Yellow matter custard, dripping from a dead dog's eye.
Crabalocker fishwife, pornographic priestess,
Boy, you been a naughty girl you let your knickers down.
I am the eggman, they are the eggmen.
I am the walrus, goo goo g'joob.
Sitting in an English garden waiting for the sun.
If the sun don't come, you get a tan
From standing in the English rain.
I am the eggman, they are the eggmen.
I am the walrus, goo goo g'joob g'goo goo g'joob.
Expert textpert choking smokers,
Don't you thing the joker laughs at you?
See how they smile like pigs in a sty,
See how they snied.
I'm crying.
Semolina pilchard, climbing up the Eiffel Tower.
Elementary penguin singing Hari Krishna.
Man, you should have seen them kicking Edgar Allan Poe.
I am the eggman, they are the eggmen.
I am the walrus, goo goo g'joob g'goo goo g'joob.
Goo goo g'joob g'goo goo g'joob g'goo... (etc.)

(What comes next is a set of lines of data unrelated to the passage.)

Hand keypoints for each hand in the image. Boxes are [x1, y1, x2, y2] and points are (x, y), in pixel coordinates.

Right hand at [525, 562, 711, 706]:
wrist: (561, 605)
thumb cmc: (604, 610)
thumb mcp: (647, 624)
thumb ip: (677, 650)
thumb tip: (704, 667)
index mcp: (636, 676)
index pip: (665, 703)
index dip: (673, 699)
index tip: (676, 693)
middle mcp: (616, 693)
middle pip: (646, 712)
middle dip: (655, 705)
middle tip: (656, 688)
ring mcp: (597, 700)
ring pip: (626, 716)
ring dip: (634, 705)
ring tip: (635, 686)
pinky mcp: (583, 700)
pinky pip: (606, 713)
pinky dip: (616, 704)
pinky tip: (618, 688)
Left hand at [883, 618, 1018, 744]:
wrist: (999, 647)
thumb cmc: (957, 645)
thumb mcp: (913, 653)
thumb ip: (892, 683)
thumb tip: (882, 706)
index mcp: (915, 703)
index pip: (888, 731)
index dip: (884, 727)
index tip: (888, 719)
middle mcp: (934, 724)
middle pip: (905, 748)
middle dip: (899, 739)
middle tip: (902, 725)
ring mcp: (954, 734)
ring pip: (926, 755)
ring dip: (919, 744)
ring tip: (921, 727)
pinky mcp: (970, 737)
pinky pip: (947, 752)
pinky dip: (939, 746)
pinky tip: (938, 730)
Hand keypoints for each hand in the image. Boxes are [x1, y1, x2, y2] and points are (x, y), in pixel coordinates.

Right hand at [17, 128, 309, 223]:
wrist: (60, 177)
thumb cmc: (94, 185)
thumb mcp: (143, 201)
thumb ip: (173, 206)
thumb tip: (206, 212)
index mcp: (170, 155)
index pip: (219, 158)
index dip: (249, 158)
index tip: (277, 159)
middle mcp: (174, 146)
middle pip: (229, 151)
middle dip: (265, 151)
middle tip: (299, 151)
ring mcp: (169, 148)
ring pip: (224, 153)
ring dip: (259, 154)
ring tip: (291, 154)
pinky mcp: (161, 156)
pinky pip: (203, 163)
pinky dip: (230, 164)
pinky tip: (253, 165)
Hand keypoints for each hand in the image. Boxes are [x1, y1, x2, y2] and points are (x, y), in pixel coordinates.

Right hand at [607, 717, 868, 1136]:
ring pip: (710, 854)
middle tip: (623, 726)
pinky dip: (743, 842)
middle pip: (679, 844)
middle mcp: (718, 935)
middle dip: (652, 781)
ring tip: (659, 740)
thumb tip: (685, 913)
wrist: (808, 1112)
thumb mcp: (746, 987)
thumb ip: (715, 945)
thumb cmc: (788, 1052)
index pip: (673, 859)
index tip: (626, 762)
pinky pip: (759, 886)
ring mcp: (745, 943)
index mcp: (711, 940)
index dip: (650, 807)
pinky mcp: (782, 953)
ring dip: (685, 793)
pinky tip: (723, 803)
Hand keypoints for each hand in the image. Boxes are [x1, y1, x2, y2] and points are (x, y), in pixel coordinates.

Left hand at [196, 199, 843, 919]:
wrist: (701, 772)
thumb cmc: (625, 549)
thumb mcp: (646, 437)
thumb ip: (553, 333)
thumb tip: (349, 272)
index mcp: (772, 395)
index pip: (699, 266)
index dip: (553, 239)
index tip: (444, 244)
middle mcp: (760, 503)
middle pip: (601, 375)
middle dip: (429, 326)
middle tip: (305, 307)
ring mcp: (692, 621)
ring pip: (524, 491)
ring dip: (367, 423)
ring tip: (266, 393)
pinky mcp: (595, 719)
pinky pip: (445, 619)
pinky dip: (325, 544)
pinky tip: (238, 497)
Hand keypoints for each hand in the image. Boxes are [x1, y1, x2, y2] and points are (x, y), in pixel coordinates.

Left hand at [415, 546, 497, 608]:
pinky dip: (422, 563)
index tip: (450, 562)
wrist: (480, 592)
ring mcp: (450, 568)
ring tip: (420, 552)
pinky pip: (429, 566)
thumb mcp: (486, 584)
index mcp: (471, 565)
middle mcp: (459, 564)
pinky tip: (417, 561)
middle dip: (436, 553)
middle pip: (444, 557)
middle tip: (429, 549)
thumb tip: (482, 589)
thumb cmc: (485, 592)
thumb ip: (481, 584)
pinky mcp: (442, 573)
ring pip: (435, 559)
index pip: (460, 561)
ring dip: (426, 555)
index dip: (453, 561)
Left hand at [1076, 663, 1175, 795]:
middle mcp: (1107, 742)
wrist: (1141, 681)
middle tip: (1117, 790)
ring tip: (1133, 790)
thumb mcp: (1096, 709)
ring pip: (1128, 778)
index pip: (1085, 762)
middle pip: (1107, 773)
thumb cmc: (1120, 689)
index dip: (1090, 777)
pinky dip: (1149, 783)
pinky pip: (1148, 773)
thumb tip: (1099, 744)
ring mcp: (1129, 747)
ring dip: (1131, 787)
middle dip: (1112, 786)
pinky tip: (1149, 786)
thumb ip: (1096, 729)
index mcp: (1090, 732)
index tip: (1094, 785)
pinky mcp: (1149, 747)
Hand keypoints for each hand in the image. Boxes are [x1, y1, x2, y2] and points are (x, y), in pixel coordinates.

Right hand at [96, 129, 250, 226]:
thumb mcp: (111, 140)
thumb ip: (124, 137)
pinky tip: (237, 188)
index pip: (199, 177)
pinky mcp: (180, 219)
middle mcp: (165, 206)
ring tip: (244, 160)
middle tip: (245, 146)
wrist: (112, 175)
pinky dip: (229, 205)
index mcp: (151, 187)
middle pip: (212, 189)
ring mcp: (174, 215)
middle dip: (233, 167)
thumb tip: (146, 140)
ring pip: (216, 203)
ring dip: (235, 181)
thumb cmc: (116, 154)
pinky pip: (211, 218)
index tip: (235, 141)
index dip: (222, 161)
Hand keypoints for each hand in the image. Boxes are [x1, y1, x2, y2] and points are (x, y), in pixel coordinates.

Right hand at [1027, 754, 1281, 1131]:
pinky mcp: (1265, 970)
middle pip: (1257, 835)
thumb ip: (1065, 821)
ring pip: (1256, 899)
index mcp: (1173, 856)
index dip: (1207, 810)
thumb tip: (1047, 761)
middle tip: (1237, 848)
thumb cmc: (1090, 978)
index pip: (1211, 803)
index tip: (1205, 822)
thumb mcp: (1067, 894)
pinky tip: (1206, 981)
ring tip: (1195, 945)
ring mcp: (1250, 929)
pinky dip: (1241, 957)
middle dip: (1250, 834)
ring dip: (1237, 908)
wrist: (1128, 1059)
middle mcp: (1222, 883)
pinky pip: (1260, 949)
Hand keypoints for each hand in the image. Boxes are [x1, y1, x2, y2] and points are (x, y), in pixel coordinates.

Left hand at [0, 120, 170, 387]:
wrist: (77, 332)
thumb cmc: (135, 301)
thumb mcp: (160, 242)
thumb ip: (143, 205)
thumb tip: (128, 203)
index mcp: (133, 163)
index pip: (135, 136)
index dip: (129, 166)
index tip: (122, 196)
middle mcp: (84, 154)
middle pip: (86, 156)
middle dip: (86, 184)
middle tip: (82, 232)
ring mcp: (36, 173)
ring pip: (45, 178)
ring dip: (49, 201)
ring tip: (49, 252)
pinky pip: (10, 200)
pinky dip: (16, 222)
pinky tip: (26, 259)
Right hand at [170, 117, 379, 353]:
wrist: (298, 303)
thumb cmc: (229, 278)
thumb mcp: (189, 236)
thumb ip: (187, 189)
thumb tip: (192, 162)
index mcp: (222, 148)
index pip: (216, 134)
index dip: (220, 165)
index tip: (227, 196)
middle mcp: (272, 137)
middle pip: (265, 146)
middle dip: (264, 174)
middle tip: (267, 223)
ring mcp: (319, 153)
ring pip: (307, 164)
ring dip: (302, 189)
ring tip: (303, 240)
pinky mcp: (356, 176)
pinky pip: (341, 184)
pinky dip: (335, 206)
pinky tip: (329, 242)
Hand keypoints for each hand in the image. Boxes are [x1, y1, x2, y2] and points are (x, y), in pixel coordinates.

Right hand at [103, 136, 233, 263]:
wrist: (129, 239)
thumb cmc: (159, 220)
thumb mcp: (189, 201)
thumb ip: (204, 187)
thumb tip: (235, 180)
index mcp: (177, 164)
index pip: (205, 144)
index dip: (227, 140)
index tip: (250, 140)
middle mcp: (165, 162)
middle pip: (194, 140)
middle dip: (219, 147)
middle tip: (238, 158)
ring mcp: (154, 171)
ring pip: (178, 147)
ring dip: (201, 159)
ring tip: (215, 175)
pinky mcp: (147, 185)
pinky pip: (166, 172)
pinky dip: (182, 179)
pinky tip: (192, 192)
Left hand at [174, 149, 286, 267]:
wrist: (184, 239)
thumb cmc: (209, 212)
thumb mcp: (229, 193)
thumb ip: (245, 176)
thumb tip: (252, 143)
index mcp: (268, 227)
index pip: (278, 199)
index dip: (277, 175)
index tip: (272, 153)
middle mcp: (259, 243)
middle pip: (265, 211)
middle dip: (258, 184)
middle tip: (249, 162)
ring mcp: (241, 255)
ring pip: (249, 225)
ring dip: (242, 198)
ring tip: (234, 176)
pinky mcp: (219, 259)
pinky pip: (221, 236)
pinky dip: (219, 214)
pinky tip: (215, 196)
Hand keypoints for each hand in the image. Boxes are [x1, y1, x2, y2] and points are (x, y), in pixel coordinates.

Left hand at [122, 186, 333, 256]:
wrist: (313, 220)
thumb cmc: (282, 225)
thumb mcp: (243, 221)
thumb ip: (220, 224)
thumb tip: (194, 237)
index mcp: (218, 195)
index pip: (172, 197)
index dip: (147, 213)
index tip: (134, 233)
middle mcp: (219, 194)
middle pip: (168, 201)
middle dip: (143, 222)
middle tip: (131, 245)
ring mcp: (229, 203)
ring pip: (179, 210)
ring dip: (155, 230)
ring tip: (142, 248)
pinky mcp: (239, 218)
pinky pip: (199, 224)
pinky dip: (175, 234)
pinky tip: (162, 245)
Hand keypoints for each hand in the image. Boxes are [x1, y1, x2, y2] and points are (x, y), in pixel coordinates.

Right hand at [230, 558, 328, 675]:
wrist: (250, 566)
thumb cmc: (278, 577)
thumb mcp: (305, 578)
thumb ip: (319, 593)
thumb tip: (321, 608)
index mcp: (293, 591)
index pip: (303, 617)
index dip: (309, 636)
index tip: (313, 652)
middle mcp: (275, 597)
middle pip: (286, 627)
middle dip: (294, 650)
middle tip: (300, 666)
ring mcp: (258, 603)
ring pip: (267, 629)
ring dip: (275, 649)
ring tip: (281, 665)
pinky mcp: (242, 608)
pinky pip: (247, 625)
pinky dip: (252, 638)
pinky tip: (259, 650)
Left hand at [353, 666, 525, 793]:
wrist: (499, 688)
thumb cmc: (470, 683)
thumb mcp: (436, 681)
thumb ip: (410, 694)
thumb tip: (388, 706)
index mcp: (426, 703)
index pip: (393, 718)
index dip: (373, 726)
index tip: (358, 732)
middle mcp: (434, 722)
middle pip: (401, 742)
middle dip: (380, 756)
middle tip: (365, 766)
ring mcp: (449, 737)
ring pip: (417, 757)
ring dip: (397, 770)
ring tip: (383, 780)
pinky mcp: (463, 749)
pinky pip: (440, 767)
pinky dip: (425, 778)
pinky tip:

smokepotsmokepotsmokepotsmokepotsmokepotsmokepotsmokepotsmokepotsmokepotsmokepotsmokepotsmokepotsmokepotsmokepotsmokepotsmokepot
Joe(pass the lighter, this hash has gone out)Nation
there's a great conspiracy radio show called A View From Space that has run several shows on the Paul conspiracy and it's ties with the Illuminati, really funny stuff
Do you have any idea how many people would have had to be involved and keep their mouth shut to carry this off? The other Beatles, James McCartney, Mike McCartney, George Martin, Brian Epstein, Neil Aspinal, Peter Brown, Astrid Kirchherr, Gerry and the Pacemakers, etc, etc. The idea is preposterous.